Batata (2022) is a feature documentary covering 10 years in the life of a Syrian woman named Maria and her family of potato farmers who find themselves stuck in Lebanon as stateless refugees during the Syrian refugee crisis. Maria's father forms an unlikely friendship with an Armenian-Lebanese farmer named Mousa.
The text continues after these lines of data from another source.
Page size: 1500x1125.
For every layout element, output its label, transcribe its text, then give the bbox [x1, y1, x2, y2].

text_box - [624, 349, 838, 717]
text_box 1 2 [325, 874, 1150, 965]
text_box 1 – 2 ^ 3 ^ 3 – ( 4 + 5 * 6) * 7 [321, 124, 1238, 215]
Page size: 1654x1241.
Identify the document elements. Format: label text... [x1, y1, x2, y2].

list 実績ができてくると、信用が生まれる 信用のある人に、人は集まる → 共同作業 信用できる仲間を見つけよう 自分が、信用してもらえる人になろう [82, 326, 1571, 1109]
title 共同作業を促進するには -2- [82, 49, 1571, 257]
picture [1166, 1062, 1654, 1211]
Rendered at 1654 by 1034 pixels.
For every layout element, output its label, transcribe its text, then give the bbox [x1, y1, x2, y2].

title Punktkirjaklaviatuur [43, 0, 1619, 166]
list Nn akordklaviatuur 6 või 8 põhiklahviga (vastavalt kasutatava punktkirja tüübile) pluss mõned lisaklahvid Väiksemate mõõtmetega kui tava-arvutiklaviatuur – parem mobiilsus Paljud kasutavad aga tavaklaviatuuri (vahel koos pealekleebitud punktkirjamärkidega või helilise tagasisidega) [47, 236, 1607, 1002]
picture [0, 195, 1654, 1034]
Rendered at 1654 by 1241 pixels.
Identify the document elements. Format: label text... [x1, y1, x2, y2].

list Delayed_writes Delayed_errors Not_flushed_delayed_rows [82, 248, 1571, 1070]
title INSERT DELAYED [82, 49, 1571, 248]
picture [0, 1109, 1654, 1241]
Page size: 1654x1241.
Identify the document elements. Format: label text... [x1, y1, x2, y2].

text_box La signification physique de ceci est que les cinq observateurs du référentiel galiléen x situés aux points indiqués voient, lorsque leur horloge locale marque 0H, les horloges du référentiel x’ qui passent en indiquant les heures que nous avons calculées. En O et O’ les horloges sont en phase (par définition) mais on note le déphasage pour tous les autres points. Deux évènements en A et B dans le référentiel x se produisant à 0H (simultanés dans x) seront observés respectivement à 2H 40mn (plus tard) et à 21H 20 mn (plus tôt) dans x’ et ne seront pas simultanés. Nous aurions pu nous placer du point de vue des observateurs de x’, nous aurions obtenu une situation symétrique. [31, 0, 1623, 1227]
The year of its release, Batata was highlighted in an interview by the United Nations High Committee for Refugees through its partner program "Diaspora" during its screening at the Hot Docs Canadian International Documentary Festival, with the goal of giving a platform to immigrant and refugee voices.

== Filmography ==

Noura Kevorkian Filmography
| Name | Year | Role |
|---|---|---|
| Veils Uncovered | 2002 | Director, Producer, Editor, Screenplay, Narrator, Composer, Singer |
| Dreams of Education | 2003 | Writer, Director |
| Anjar: Flowers, Goats and Heroes | 2009 | Director, Producer |
| 23 Kilometres | 2015 | Director, Producer, Editor, Narrator |
| Batata | 2022 | Director, Producer, Editor, Cinematography |

==Awards and honors==
Veils Uncovered was nominated for Best Documentary at the Reelworld Film Festival
and Yorkton Film Festival.

Batata won the 2022 Peabody Award and the 2023 Vanguard Award from the Documentary Organization of Canada (DOC).

Kevorkian has also served as a juror for the Best Canadian Documentary Award at the Lunenberg Film Festival in Nova Scotia, Canada.